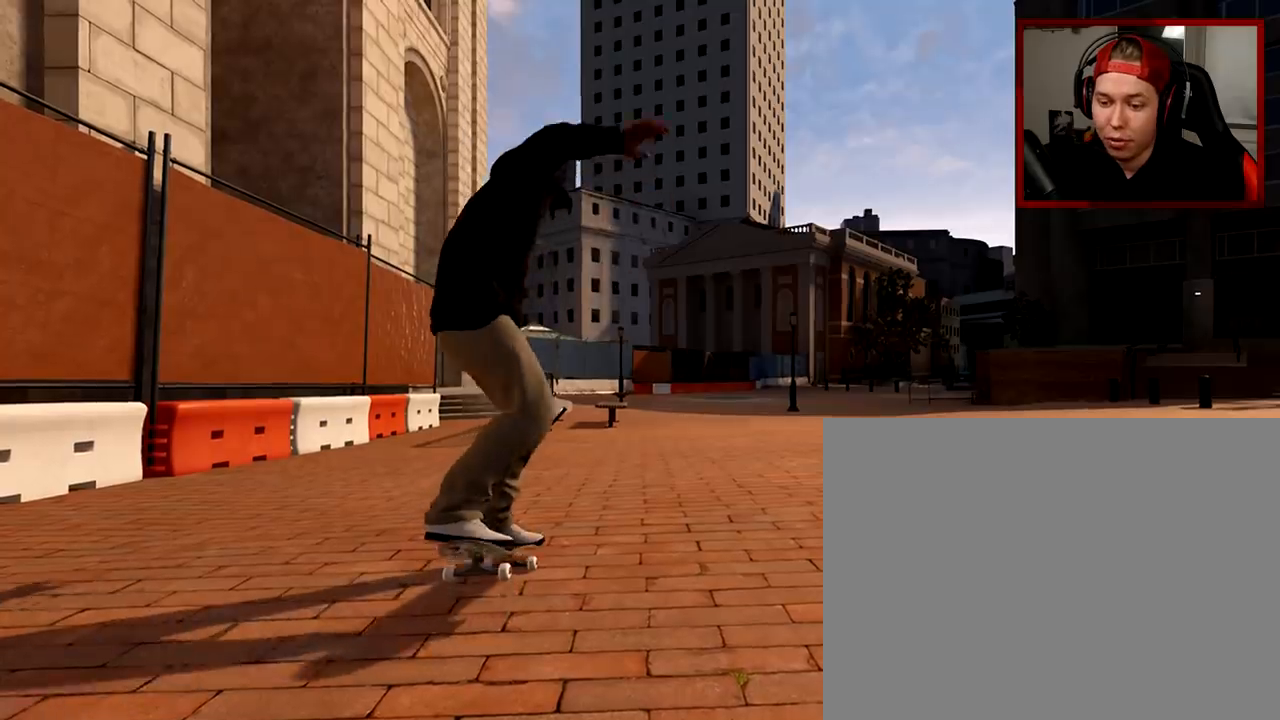
{"buttons": [], "left_stick": "up", "right_stick": "center", "events": []}
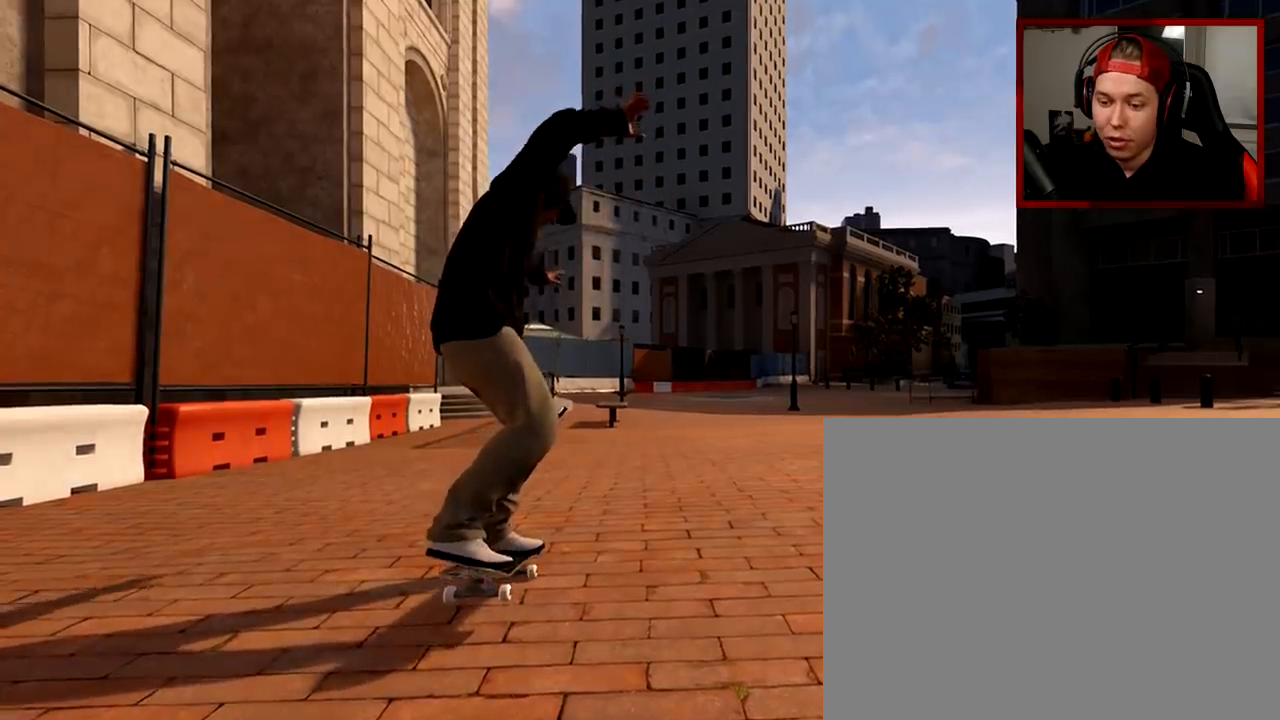
{"buttons": [], "left_stick": "up", "right_stick": "center", "events": []}
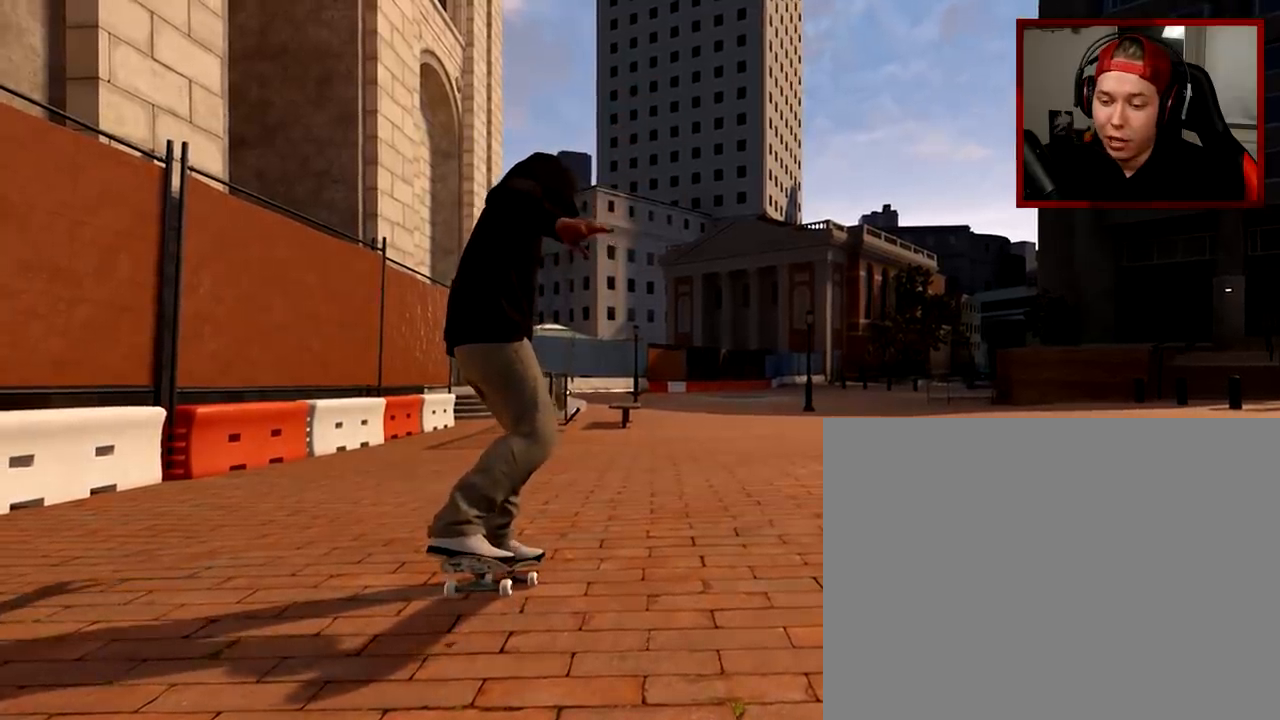
{"buttons": [], "left_stick": "up", "right_stick": "center", "events": []}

*EXERCISE*: What you return should be the full listing, unchanged, minus the pictures.

*SOLUTION FOR THIS EXERCISE*:
{"buttons": [], "left_stick": "up", "right_stick": "center", "events": []}
{"buttons": [], "left_stick": "up", "right_stick": "center", "events": []}
{"buttons": [], "left_stick": "up", "right_stick": "center", "events": []}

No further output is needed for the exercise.